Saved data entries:
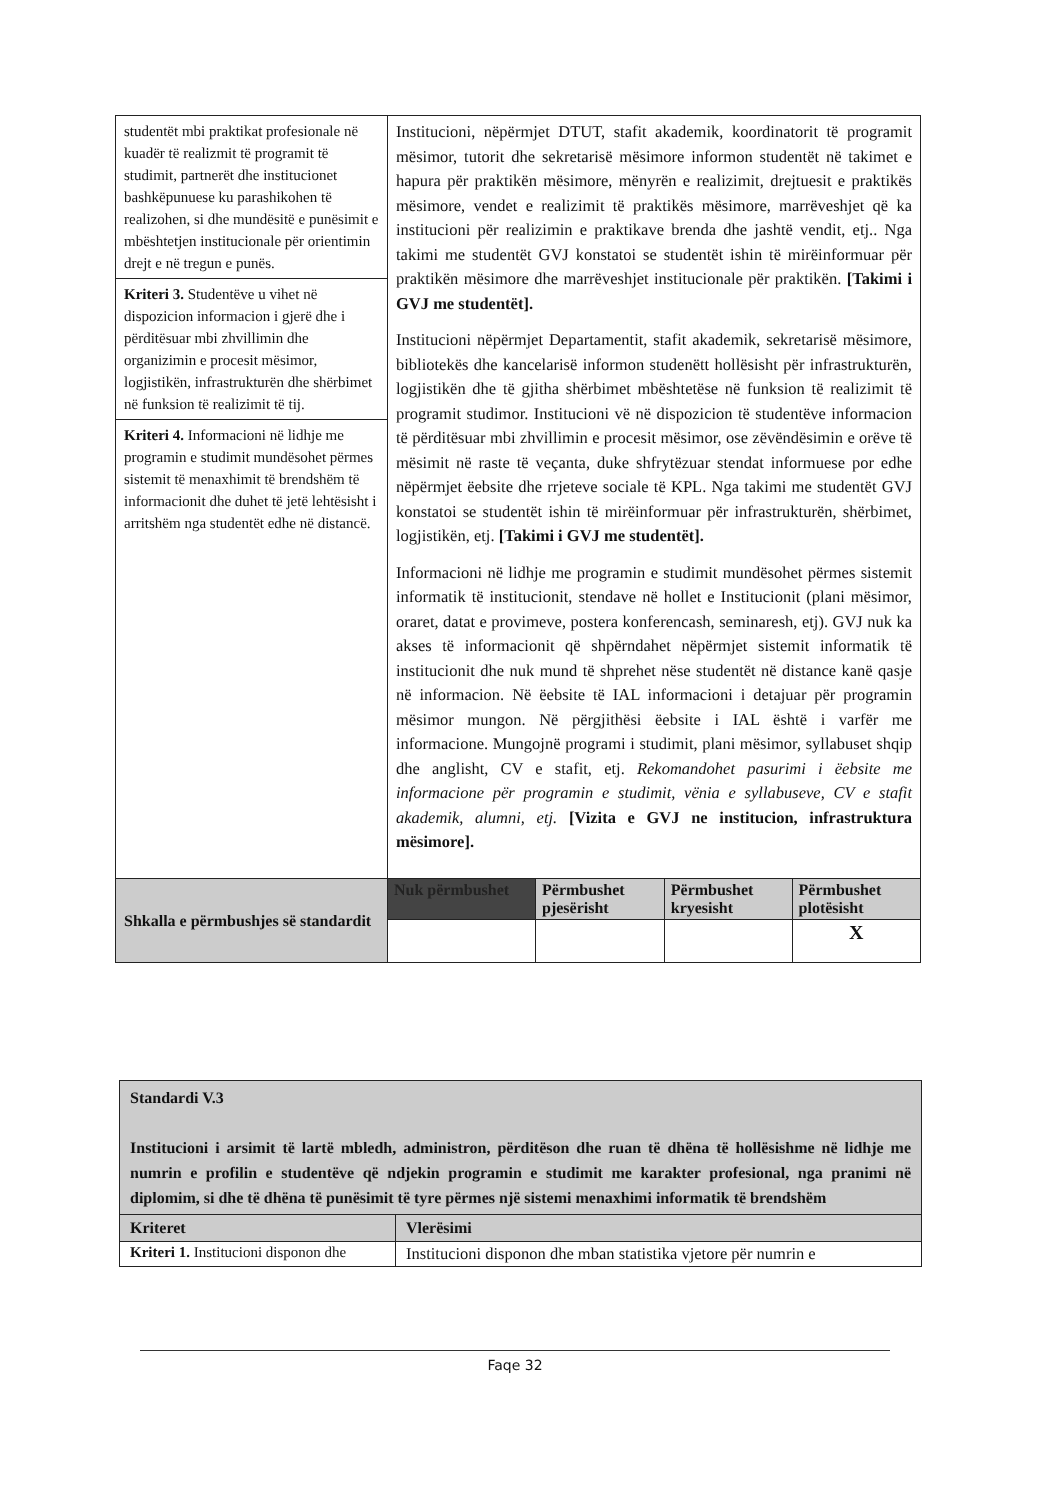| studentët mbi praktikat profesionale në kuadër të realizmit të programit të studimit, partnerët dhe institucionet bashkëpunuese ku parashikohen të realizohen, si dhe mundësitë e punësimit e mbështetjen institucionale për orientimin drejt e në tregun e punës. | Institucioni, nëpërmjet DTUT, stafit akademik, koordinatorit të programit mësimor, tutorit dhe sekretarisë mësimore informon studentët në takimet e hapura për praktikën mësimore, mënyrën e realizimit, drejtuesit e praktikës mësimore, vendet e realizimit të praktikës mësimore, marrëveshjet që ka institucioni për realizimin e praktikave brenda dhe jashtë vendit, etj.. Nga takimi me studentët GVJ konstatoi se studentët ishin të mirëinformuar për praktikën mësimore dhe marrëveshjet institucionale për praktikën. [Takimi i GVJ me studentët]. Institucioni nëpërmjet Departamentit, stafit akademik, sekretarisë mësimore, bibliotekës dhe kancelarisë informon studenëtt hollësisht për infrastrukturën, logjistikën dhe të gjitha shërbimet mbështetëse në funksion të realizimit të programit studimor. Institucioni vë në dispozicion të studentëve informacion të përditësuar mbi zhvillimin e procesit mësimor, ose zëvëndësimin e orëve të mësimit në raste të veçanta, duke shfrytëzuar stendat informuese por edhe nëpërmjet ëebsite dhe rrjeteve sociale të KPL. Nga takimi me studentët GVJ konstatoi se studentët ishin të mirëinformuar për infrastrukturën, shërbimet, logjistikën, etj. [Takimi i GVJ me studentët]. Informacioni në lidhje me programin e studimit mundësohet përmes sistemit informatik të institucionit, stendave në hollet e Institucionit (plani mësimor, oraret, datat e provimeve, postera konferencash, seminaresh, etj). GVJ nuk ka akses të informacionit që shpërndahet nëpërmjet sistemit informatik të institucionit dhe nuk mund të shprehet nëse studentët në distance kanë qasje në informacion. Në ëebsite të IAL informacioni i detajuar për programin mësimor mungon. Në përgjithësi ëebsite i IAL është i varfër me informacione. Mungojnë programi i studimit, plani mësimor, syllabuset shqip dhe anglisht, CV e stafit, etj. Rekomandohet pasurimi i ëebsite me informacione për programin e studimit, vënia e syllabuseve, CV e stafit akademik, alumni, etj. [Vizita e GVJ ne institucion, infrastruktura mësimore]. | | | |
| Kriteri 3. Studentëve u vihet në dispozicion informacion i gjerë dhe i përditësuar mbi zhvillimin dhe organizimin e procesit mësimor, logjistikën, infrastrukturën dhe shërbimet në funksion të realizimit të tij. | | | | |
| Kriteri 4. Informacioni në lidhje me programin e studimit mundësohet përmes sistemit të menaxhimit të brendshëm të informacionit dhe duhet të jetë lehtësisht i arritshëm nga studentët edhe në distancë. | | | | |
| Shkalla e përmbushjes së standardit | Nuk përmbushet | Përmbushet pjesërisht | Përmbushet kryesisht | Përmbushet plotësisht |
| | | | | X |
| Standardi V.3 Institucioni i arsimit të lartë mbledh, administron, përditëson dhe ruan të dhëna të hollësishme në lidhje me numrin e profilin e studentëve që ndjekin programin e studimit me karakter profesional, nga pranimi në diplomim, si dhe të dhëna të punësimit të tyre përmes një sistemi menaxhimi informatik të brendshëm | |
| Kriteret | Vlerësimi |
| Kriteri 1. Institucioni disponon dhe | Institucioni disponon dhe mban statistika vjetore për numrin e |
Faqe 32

==

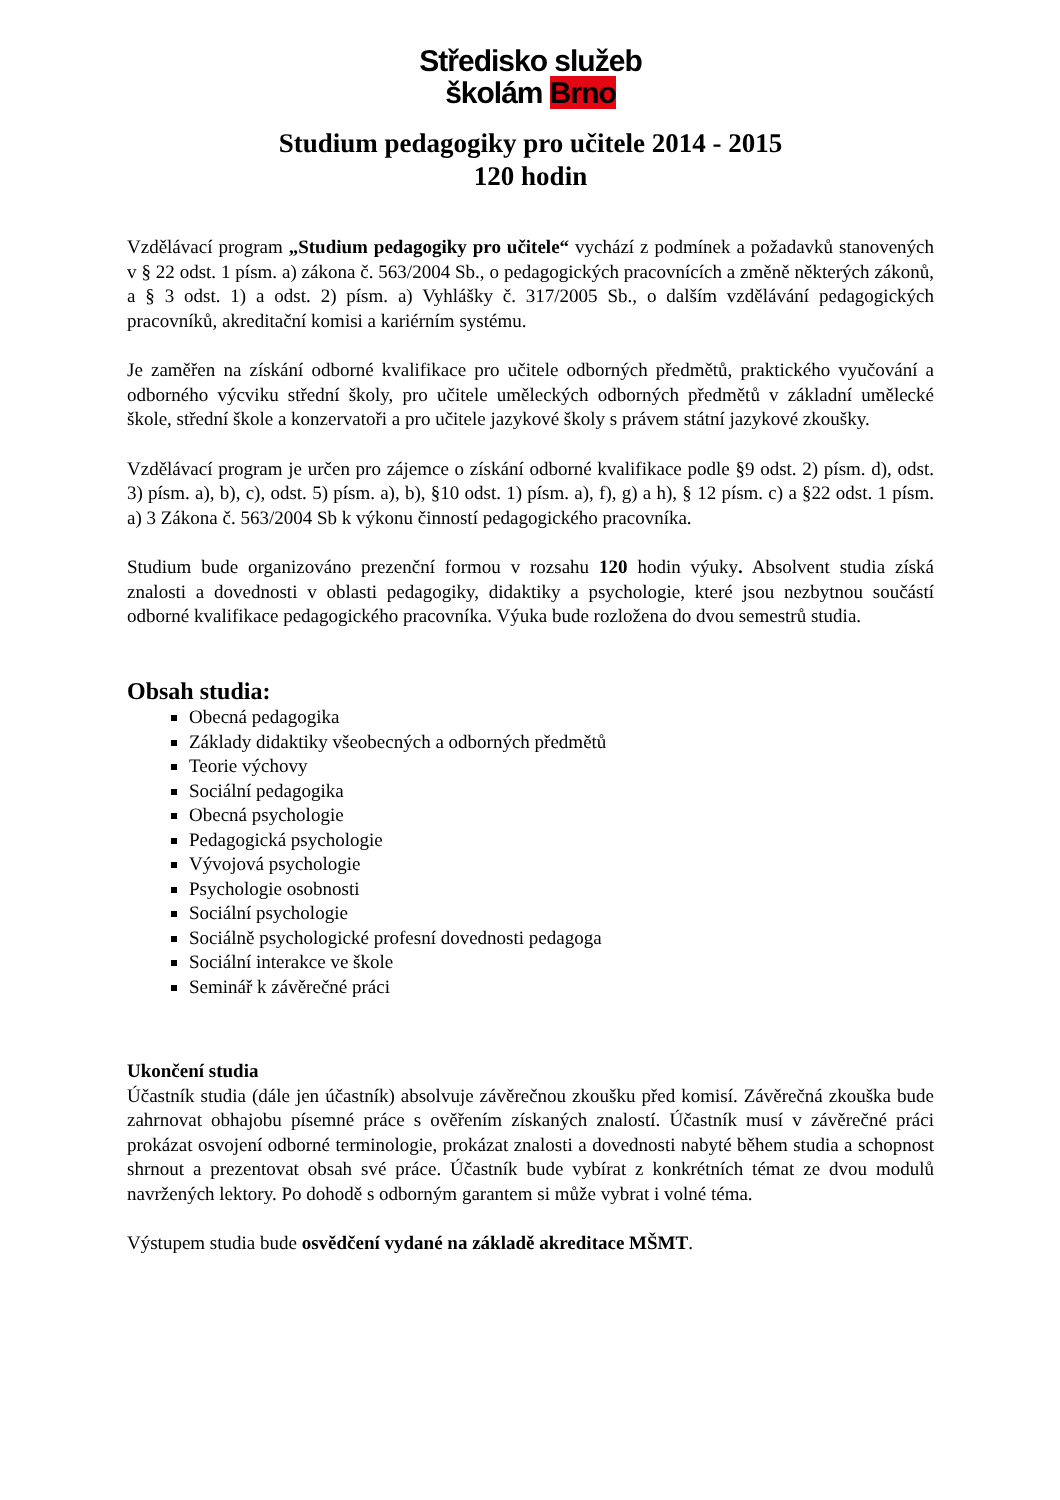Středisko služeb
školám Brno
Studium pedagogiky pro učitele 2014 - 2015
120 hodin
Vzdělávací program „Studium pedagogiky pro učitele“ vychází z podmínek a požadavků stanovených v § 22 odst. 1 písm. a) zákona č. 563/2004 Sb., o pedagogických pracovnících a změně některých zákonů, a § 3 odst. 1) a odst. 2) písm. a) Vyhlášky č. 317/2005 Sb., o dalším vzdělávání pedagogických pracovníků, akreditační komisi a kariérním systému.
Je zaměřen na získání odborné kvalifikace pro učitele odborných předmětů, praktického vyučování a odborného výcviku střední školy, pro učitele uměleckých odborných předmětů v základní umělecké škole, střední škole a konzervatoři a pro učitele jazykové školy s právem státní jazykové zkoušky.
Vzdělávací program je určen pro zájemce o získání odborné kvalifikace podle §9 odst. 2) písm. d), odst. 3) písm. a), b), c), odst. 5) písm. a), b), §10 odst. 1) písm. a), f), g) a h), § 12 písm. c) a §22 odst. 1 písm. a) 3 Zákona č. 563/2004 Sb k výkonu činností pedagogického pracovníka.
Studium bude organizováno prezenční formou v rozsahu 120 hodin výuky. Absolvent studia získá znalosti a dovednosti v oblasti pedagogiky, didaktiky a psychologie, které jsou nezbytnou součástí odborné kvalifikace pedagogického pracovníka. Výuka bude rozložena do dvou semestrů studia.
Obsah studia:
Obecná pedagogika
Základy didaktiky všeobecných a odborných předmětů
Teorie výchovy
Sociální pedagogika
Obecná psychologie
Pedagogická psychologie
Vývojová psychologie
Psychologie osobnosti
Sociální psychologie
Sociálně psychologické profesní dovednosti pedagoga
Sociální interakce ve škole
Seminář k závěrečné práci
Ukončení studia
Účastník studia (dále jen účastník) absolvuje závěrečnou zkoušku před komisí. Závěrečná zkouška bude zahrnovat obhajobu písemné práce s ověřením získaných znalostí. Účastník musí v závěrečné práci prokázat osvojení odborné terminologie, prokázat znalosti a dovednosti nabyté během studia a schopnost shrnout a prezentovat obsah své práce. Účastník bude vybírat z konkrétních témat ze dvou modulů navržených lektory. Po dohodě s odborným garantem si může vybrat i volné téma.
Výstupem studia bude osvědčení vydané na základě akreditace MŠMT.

What the task asks:
Take exactly the lines from the one containing "Základy didaktiky všeobecných" through the one containing "Výstupem studia bude" in the data above, and output them with nothing added.

Task output:
Základy didaktiky všeobecných a odborných předmětů
Teorie výchovy
Sociální pedagogika
Obecná psychologie
Pedagogická psychologie
Vývojová psychologie
Psychologie osobnosti
Sociální psychologie
Sociálně psychologické profesní dovednosti pedagoga
Sociální interakce ve škole
Seminář k závěrečné práci
Ukončení studia
Účastník studia (dále jen účastník) absolvuje závěrečnou zkoušku před komisí. Závěrečná zkouška bude zahrnovat obhajobu písemné práce s ověřením získaných znalostí. Účastník musí v závěrečné práci prokázat osvojení odborné terminologie, prokázat znalosti a dovednosti nabyté během studia a schopnost shrnout a prezentovat obsah své práce. Účastník bude vybírat z konkrétních témat ze dvou modulů navržených lektory. Po dohodě s odborným garantem si může vybrat i volné téma.
Výstupem studia bude osvědčení vydané na základě akreditace MŠMT.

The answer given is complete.